Congé de reclassement : comment en bénéficier

Certains salariés de grandes entreprises, concernés par une procédure de licenciement pour motif économique, peuvent se voir offrir le droit à un congé de reclassement. Au cours de cette période, une cellule de reclassement propose aux salariés des actions de formation et d'accompagnement dans ses démarches de recherche d'emploi.

Qu'est-ce que le congé de reclassement ?

Le congé de reclassement est une période d'aide au reclassement professionnel. Il est animé par une cellule d'accompagnement aux démarches de recherche d'emploi également chargée d'offrir les actions de formation nécessaires au salarié. Dans cette démarche, il peut permettre de valider les acquis de l'expérience. Il est financé par l'employeur.

Quels salariés peuvent prétendre au congé de reclassement ?

Le congé de reclassement est un droit accessible à tout salarié employé dans une entreprise de plus de 1 000 salariés et directement menacé de licenciement pour motif économique.
L'employeur n'est cependant pas contraint de proposer le congé de reclassement à chacun des salariés concernés par le licenciement pour motif économique si son entreprise se trouve en redressement ou liquidation judiciaire.
Selon certaines conditions, il peut également choisir de proposer à ses salariés un congé de mobilité. Si les salariés l'acceptent, le congé de mobilité remplace alors le congé de reclassement.

Quelle est la procédure d'acceptation du congé de reclassement ?
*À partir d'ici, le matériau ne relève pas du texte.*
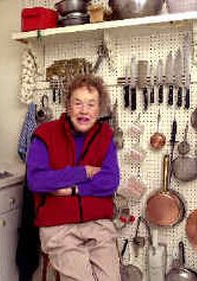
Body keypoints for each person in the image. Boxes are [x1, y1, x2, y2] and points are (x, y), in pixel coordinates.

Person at [27, 74, 121, 281]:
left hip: (98, 223)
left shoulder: (105, 136)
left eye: (91, 104)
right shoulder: (45, 134)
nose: (84, 110)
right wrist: (83, 172)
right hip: (58, 226)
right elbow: (36, 180)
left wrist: (72, 189)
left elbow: (110, 180)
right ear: (68, 107)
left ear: (99, 109)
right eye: (77, 103)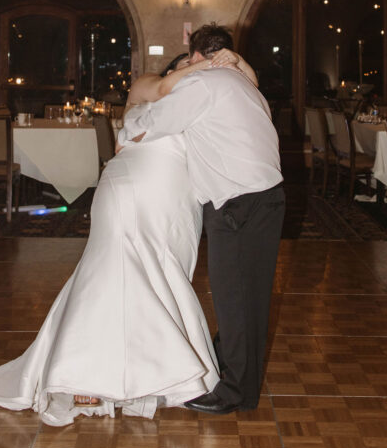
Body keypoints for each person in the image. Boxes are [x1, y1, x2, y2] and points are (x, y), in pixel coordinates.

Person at [0, 49, 252, 427]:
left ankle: (147, 374)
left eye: (202, 61)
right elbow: (163, 88)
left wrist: (233, 60)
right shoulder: (149, 84)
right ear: (173, 68)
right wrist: (207, 64)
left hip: (173, 201)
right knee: (111, 272)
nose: (197, 66)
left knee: (155, 276)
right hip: (131, 189)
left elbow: (250, 90)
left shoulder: (201, 99)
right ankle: (82, 375)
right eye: (187, 62)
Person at [118, 23, 285, 414]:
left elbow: (147, 127)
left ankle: (236, 393)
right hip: (266, 198)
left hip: (239, 202)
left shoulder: (204, 85)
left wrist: (129, 124)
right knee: (246, 298)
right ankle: (228, 367)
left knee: (235, 298)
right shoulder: (244, 85)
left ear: (196, 58)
L'employeur a pour première obligation la transparence de l'information auprès des salariés concernés par la procédure de licenciement et l'explication sur la mise en oeuvre du congé de reclassement. Cette information doit faire l'objet d'une réunion des représentants du personnel ou d'un entretien préalable.
Par la suite, la lettre de licenciement doit faire mention de ce droit et proposer un délai de réflexion de 8 jours calendaires. En l'absence de réponse du salarié, le droit au congé de reclassement est abandonné. Si en revanche il l'accepte dans les délais, le salarié débute officiellement son congé de reclassement à l'expiration des 8 jours. Un entretien d'évaluation et d'accompagnement au sein de la cellule de reclassement mise en place par l'entreprise va enfin permettre la détermination du projet professionnel de reclassement du salarié, ainsi que ses modalités de mise en oeuvre. Le salarié dispose à nouveau d'un délai de 8 jours pour accepter ou refuser le projet d'accompagnement élaboré par la cellule.

Quelle rémunération ?

Pendant le congé de reclassement, le salarié perçoit de la part de son employeur sa rémunération habituelle. Si la durée du congé dépasse celle du préavis, le salarié perçoit une allocation fixée à 65% du salaire moyen perçu au cours des 12 derniers mois précédant la notification du licenciement.